Nearly a month had passed since then. Everything had returned to peace, officially at least. But much remained uncertain, much unspoken.
‘They didn’t even reward us for what we did,’ Brinno said, breathing the words. ‘I mean to say! We captured the city, didn’t we? They should have given us a purse of coins, or another golden torque each... Or at least made us into tribunes!’
‘You know the story,’ Castus said, frowning, barely moving his lips. ‘It was the loyal citizens of Massilia who opened the gates, out of love for their true emperor.’
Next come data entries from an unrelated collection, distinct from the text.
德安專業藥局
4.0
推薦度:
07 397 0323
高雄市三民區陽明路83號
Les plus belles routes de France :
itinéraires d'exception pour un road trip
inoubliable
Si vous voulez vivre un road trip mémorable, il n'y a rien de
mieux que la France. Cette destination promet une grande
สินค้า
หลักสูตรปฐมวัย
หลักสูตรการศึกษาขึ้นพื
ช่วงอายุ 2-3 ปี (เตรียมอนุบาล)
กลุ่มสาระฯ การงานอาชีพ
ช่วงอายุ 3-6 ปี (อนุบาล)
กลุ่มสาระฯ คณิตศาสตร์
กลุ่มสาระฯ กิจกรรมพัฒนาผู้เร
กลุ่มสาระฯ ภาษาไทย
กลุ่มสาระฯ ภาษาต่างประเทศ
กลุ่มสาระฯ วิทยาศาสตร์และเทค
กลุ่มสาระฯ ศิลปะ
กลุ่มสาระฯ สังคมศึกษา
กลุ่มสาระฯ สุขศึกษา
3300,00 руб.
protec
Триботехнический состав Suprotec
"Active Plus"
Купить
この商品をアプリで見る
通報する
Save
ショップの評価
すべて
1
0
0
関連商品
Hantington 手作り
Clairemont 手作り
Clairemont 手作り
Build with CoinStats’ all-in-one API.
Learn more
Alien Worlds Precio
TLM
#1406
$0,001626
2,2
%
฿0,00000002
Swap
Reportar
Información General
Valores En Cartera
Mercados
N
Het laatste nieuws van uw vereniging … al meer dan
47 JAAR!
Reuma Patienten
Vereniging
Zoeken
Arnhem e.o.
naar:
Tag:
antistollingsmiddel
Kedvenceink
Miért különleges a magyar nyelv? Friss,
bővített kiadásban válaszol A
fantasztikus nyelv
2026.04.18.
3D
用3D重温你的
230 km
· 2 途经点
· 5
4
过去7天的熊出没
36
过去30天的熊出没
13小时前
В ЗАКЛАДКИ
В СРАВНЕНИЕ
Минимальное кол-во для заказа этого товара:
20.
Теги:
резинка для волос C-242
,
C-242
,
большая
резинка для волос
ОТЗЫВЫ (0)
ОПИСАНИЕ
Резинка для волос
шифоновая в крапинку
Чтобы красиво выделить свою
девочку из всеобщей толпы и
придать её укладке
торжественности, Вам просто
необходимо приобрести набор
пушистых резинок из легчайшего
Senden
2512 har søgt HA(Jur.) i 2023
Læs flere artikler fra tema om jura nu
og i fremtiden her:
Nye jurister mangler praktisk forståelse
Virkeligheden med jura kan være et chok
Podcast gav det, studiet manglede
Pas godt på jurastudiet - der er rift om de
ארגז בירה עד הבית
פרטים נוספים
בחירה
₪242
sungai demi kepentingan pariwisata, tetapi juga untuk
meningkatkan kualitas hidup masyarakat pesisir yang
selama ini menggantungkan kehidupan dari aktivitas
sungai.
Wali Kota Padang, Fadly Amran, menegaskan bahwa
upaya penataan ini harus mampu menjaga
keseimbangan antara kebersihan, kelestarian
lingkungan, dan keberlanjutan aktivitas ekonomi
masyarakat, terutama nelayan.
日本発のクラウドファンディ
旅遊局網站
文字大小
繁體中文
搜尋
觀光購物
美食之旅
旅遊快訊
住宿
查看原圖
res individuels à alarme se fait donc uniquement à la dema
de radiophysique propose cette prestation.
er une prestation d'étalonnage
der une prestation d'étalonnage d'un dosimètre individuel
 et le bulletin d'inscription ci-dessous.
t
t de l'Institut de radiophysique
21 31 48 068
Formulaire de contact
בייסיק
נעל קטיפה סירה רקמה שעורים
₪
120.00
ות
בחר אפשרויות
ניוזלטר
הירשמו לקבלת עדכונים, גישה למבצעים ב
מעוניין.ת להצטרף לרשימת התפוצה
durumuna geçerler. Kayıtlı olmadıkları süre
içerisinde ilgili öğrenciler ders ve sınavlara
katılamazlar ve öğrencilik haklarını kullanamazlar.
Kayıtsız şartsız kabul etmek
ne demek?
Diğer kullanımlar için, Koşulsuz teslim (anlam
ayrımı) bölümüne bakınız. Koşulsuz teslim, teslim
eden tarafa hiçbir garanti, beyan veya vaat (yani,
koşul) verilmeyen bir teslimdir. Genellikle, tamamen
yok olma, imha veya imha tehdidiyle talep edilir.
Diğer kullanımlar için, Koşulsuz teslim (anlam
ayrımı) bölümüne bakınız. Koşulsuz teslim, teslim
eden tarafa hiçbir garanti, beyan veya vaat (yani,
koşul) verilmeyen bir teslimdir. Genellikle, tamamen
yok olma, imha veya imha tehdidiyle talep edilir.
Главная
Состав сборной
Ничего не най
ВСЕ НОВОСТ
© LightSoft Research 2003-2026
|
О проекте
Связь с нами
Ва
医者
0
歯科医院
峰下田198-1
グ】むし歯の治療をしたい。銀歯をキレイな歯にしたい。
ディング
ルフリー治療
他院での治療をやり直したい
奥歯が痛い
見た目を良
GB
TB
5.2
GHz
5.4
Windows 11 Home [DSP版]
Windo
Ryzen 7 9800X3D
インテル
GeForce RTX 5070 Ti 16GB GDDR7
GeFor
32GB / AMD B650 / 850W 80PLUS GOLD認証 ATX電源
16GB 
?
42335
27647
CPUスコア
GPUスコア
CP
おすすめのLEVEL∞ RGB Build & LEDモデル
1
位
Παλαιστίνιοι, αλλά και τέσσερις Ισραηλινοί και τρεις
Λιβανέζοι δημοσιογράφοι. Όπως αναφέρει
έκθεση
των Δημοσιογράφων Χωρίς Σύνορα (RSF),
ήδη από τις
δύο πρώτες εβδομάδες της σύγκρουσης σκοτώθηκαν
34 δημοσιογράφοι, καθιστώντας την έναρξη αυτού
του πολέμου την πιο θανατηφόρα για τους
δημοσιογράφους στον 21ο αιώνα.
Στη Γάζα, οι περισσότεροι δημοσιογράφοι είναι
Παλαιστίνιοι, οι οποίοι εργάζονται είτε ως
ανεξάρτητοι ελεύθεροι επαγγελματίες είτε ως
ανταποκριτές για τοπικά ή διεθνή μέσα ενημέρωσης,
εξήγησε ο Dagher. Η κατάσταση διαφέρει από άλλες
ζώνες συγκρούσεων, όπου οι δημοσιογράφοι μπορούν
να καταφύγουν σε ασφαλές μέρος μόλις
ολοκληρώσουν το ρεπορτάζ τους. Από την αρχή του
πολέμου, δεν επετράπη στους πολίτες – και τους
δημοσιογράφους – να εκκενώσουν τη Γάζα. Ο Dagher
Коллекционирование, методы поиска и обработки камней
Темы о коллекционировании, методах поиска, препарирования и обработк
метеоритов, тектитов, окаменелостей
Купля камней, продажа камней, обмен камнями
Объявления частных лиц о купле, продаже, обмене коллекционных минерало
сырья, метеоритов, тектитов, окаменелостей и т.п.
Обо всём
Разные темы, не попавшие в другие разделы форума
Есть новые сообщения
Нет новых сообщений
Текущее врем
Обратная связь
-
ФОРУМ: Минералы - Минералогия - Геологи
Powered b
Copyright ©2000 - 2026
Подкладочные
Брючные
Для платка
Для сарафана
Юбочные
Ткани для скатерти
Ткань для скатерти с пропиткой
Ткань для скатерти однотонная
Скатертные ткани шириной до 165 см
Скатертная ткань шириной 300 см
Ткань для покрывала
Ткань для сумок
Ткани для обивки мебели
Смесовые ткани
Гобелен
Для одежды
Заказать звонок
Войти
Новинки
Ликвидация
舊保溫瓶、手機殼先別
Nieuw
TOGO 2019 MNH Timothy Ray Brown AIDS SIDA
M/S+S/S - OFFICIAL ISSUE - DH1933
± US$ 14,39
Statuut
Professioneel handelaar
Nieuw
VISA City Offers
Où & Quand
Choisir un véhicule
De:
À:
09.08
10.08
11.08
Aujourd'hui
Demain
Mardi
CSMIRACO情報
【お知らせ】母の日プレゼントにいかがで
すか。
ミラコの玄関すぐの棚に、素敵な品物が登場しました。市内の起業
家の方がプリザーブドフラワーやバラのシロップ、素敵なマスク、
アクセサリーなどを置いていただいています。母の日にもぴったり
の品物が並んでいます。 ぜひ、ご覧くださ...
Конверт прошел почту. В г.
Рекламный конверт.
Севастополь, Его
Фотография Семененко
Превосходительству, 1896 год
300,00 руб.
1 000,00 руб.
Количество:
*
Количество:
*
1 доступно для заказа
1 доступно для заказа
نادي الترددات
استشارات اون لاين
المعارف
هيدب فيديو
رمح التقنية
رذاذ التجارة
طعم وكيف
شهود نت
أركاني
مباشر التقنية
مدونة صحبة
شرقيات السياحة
But so much else about Maximian’s uprising had been officially forgotten now. It had been a brief moment of madness, soon suppressed. One of the Spanish legions, VI Hispana Maximiana, had been disbanded and the men absorbed by VII Gemina, the sister unit. Maximian’s Praetorian Cohort had been similarly broken up. Aside from that, and a brief spate of private executions, the whole matter had been consigned to the past. Needless to say, Castus had heard nothing of Fausta’s offer of marriage to Sabina.
Fausta had been keeping herself and her household secluded. She was not entirely in disgrace, but neither was she wholly trusted at court. Before she was even reunited with her husband, she had learned of the recent sickness of Constantine’s lover Minervina. A mysterious fever had taken her, and for days she had been close to death. Only the fervent and ceaseless prayers of a group of Christian priests had preserved her life. When Castus had last seen Fausta, her face had been shadowed by guilt.